◆ Data excerpts:
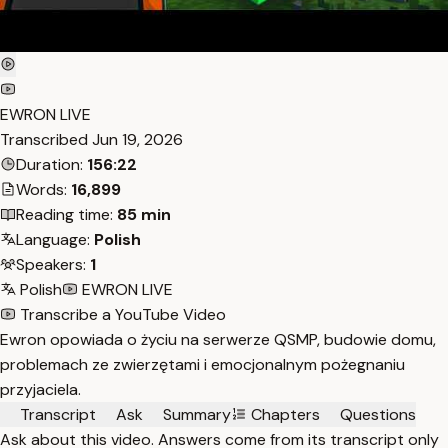
EWRON LIVE
Transcribed
Jun 19, 2026
Duration:
156:22
Words:
16,899
Reading time:
85 min
Language:
Polish
Speakers:
1
Polish
EWRON LIVE
Transcribe a YouTube Video
Ewron opowiada o życiu na serwerze QSMP, budowie domu,
problemach ze zwierzętami i emocjonalnym pożegnaniu
przyjaciela.
Transcript
Ask
Summary
Chapters
Questions
Ask about this video. Answers come from its transcript only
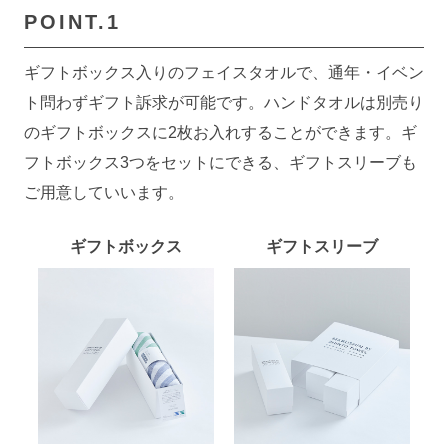
POINT.1
ギフトボックス入りのフェイスタオルで、通年・イベン
ト問わずギフト訴求が可能です。ハンドタオルは別売り
のギフトボックスに2枚お入れすることができます。ギ
フトボックス3つをセットにできる、ギフトスリーブも
ご用意していいます。
ギフトボックス
ギフトスリーブ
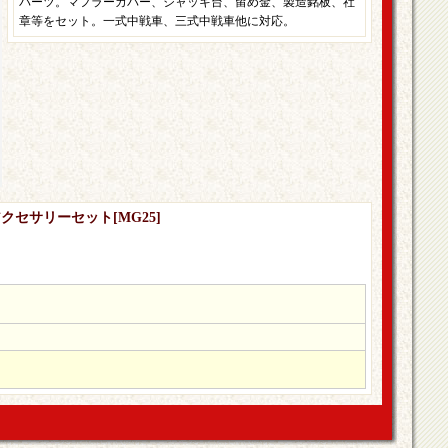
パーツ。マフラーカバー、ジャッキ台、留め金、製造銘板、社
章等をセット。一式中戦車、三式中戦車他に対応。
用アクセサリーセット
[
MG25
]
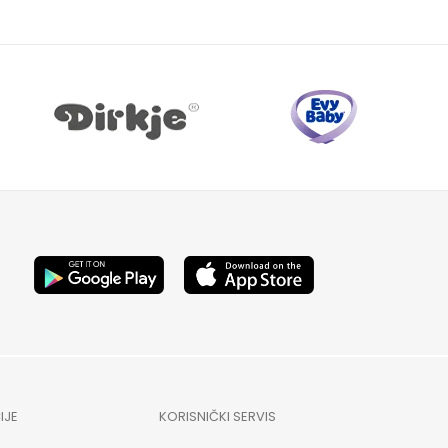
IJE
KORISNIČKI SERVIS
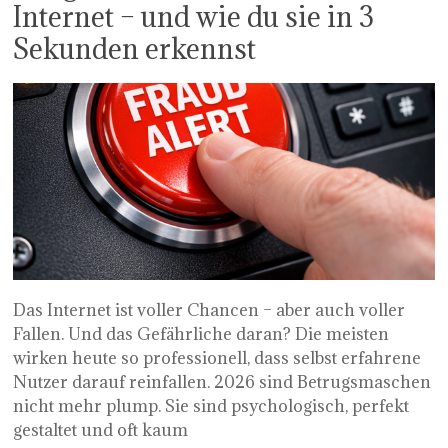
Internet – und wie du sie in 3
Sekunden erkennst
Das Internet ist voller Chancen – aber auch voller
Fallen. Und das Gefährliche daran? Die meisten
wirken heute so professionell, dass selbst erfahrene
Nutzer darauf reinfallen. 2026 sind Betrugsmaschen
nicht mehr plump. Sie sind psychologisch, perfekt
gestaltet und oft kaum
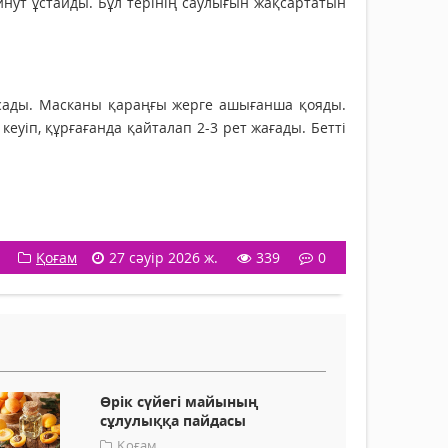
нут ұстайды. Бұл терінің саулығын жақсартатын
сады. Масканы қараңғы жерге ашығанша қояды.
кеуіп, құрғағанда қайталап 2-3 рет жағады. Бетті
Қоғам
27 сәуір 2026 ж.
339
0
Өрік сүйегі майының
сұлулыққа пайдасы
Қоғам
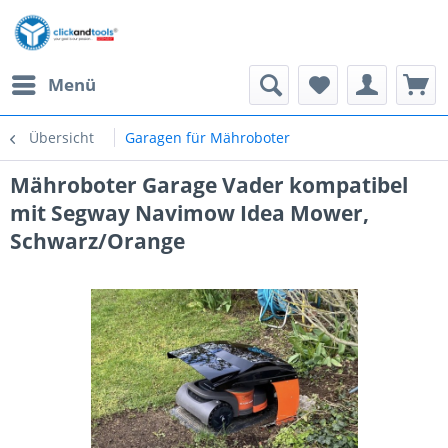
Menü
Übersicht
Garagen für Mähroboter
Mähroboter Garage Vader kompatibel
mit Segway Navimow Idea Mower,
Schwarz/Orange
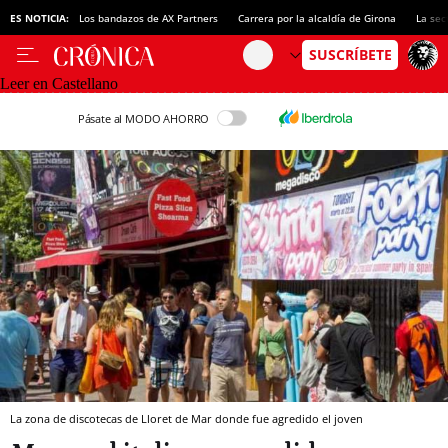
ES NOTICIA:
Los bandazos de AX Partners
Carrera por la alcaldía de Girona
La sec
Leer en Castellano
Pásate al MODO AHORRO
La zona de discotecas de Lloret de Mar donde fue agredido el joven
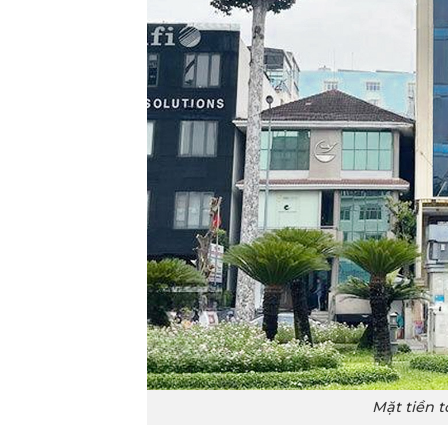
Mặt tiền 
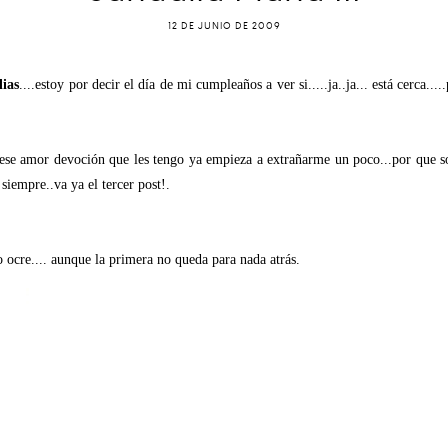
12 DE JUNIO DE 2009
lias
....estoy por decir el día de mi cumpleaños a ver si.....ja..ja... está cerca.
.ese amor devoción que les tengo ya empieza a extrañarme un poco...por que so
siempre..va ya el tercer post!.
o ocre.... aunque la primera no queda para nada atrás.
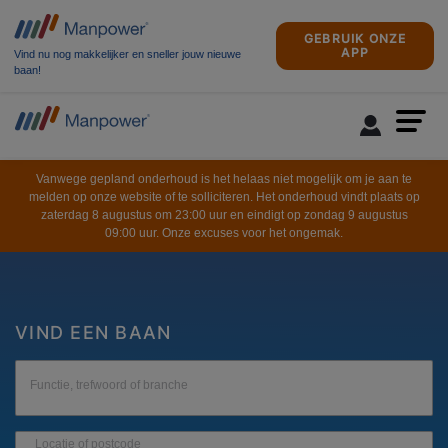
GEBRUIK ONZE
APP
Vind nu nog makkelijker en sneller jouw nieuwe
baan!
Vanwege gepland onderhoud is het helaas niet mogelijk om je aan te
melden op onze website of te solliciteren. Het onderhoud vindt plaats op
zaterdag 8 augustus om 23:00 uur en eindigt op zondag 9 augustus
09:00 uur. Onze excuses voor het ongemak.
VIND EEN BAAN
Functie, trefwoord of branche
Locatie of postcode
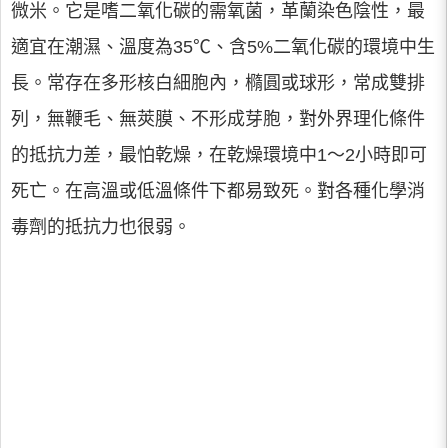
微米。它是嗜二氧化碳的需氧菌，革蘭染色陰性，最
適宜在潮濕、溫度為35℃、含5%二氧化碳的環境中生
長。常存在多形核白細胞內，橢圓或球形，常成雙排
列，無鞭毛、無莢膜、不形成芽胞，對外界理化條件
的抵抗力差，最怕乾燥，在乾燥環境中1～2小時即可
死亡。在高溫或低溫條件下都易致死。對各種化學消
毒劑的抵抗力也很弱。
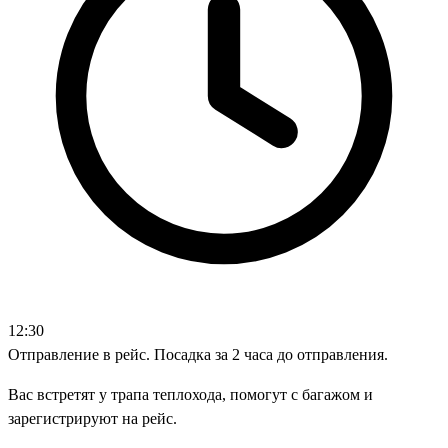
12:30
Отправление в рейс. Посадка за 2 часа до отправления.
Вас встретят у трапа теплохода, помогут с багажом и
зарегистрируют на рейс.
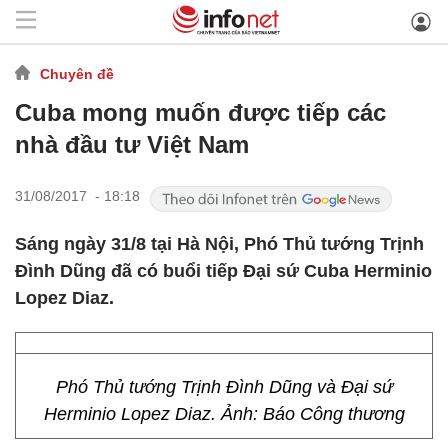
Chuyên đề
Cuba mong muốn được tiếp các
nhà đầu tư Việt Nam
31/08/2017 - 18:18
Sáng ngày 31/8 tại Hà Nội, Phó Thủ tướng Trịnh
Đình Dũng đã có buổi tiếp Đại sứ Cuba Herminio
Lopez Diaz.
Phó Thủ tướng Trịnh Đình Dũng và Đại sứ
Herminio Lopez Diaz. Ảnh: Báo Công thương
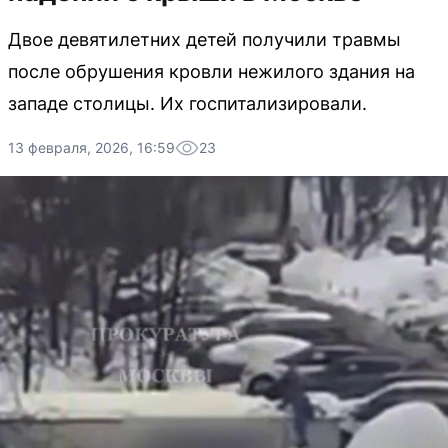
Двое девятилетних детей получили травмы
после обрушения кровли нежилого здания на
западе столицы. Их госпитализировали.
13 февраля, 2026, 16:59
23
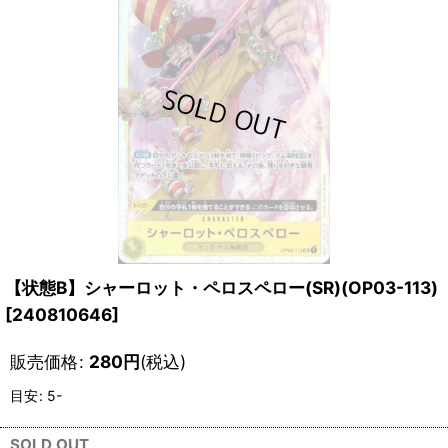
【状態B】シャーロット・ペロスペロー(SR)(OP03-113)
[
240810646
]
販売価格
:
280
円
(税込)
目安
:
5-
SOLD OUT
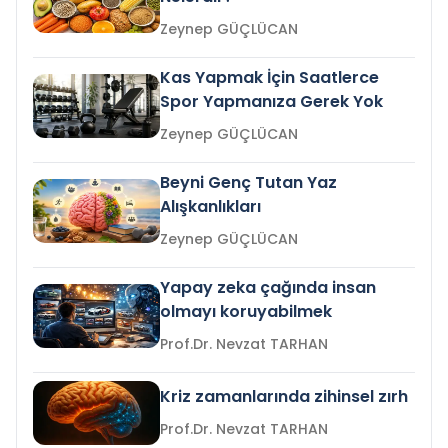
Zeynep GÜÇLÜCAN
Kas Yapmak İçin Saatlerce
Spor Yapmanıza Gerek Yok
Zeynep GÜÇLÜCAN
Beyni Genç Tutan Yaz
Alışkanlıkları
Zeynep GÜÇLÜCAN
Yapay zeka çağında insan
olmayı koruyabilmek
Prof.Dr. Nevzat TARHAN
Kriz zamanlarında zihinsel zırh
Prof.Dr. Nevzat TARHAN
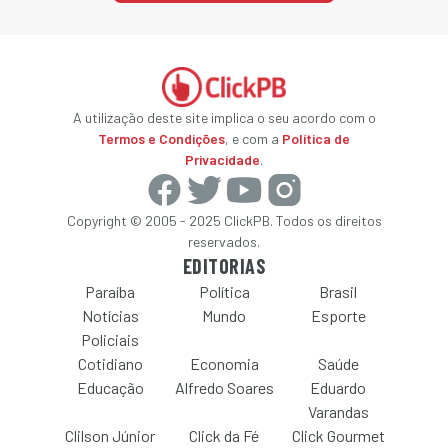
A utilização deste site implica o seu acordo com o
Termos e Condições
, e com a
Política de
Privacidade
.
Copyright © 2005 - 2025 ClickPB. Todos os direitos
reservados.
EDITORIAS
Paraíba
Política
Brasil
Notícias
Mundo
Esporte
Policiais
Cotidiano
Economia
Saúde
Educação
Alfredo Soares
Eduardo
Varandas
Clilson Júnior
Click da Fé
Click Gourmet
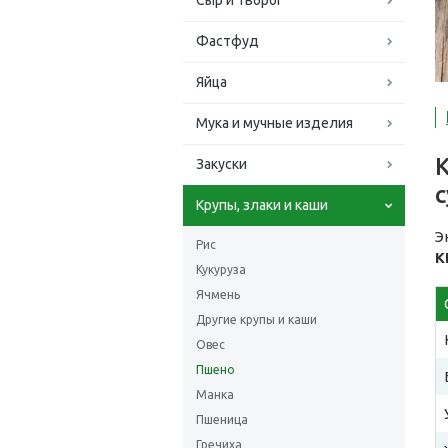
Сыр и творог
Фастфуд
Яйца
Мука и мучные изделия
Закуски
Крупы, злаки и каши
Э
Рис
К
Кукуруза
Ячмень
Другие крупы и каши
Овес
Пшено
Манка
Пшеница
Гречиха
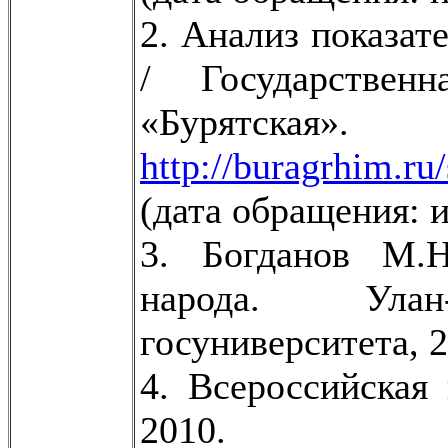
2. Анализ показат
/ Государствен
«Бурятс
http://buragrhim.r
(дата обращения: 
3. Богданов М.Н
народа. Улан
госуниверситета, 2
4. Всероссийская
2010.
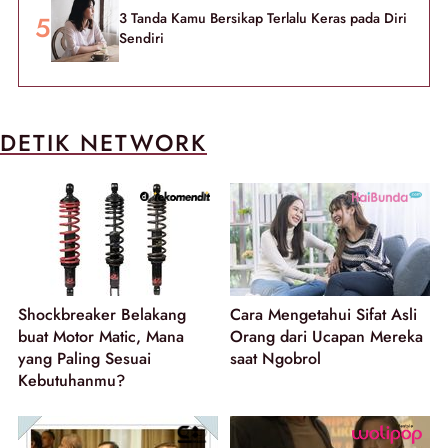
3 Tanda Kamu Bersikap Terlalu Keras pada Diri
Sendiri
DETIK NETWORK
Shockbreaker Belakang
Cara Mengetahui Sifat Asli
buat Motor Matic, Mana
Orang dari Ucapan Mereka
yang Paling Sesuai
saat Ngobrol
Kebutuhanmu?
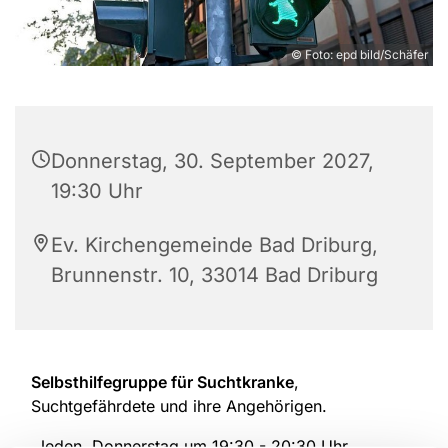
© Foto: epd bild/Schäfer
Donnerstag, 30. September 2027,
19:30 Uhr
Ev. Kirchengemeinde Bad Driburg,
Brunnenstr. 10, 33014 Bad Driburg
Selbsthilfegruppe für Suchtkranke
,
Suchtgefährdete und ihre Angehörigen.
Jeden Donnerstag um 19:30 - 20:30 Uhr.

◆ To-do item:
Locate the string "рейс" in the listing above and copy every line where it occurs.

◆ Response to this exercise:
Отправление в рейс. Посадка за 2 часа до отправления.
зарегистрируют на рейс.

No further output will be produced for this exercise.